Exercise: Find the string "Apprendre" in the records. Copy each line that has it.

Supplied material:
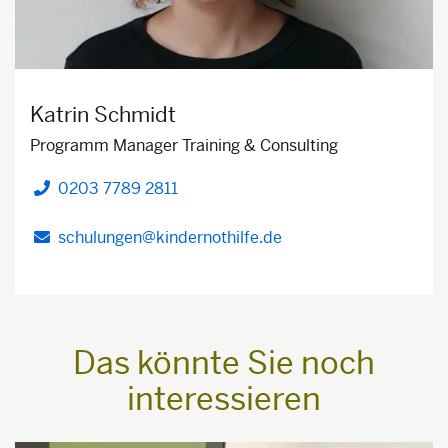
Katrin Schmidt
Programm Manager Training & Consulting
0203 7789 2811
Telefon
schulungen@kindernothilfe.de
Das könnte Sie noch
interessieren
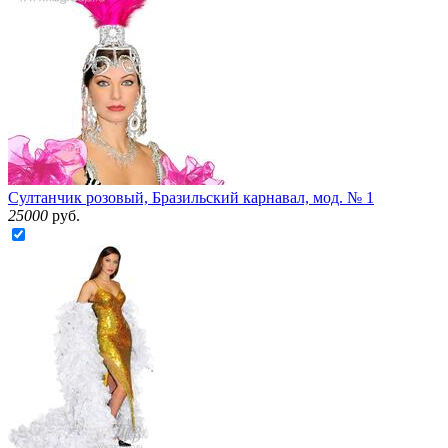
Султанчик розовый, Бразильский карнавал, мод. № 1
25000
руб.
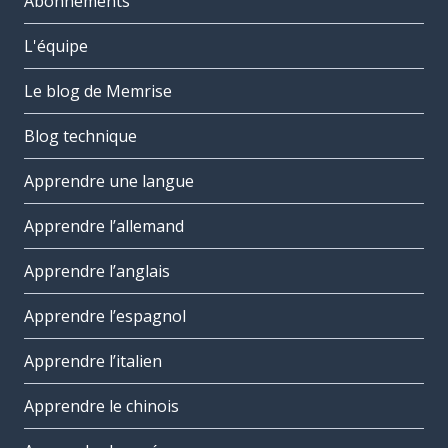
Abonnements
L'équipe
Le blog de Memrise
Blog technique
Apprendre une langue
Apprendre l’allemand
Apprendre l’anglais
Apprendre l’espagnol
Apprendre l’italien
Apprendre le chinois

Written response:
Apprendre une langue
Apprendre l’allemand
Apprendre l’anglais
Apprendre l’espagnol
Apprendre l’italien
Apprendre le chinois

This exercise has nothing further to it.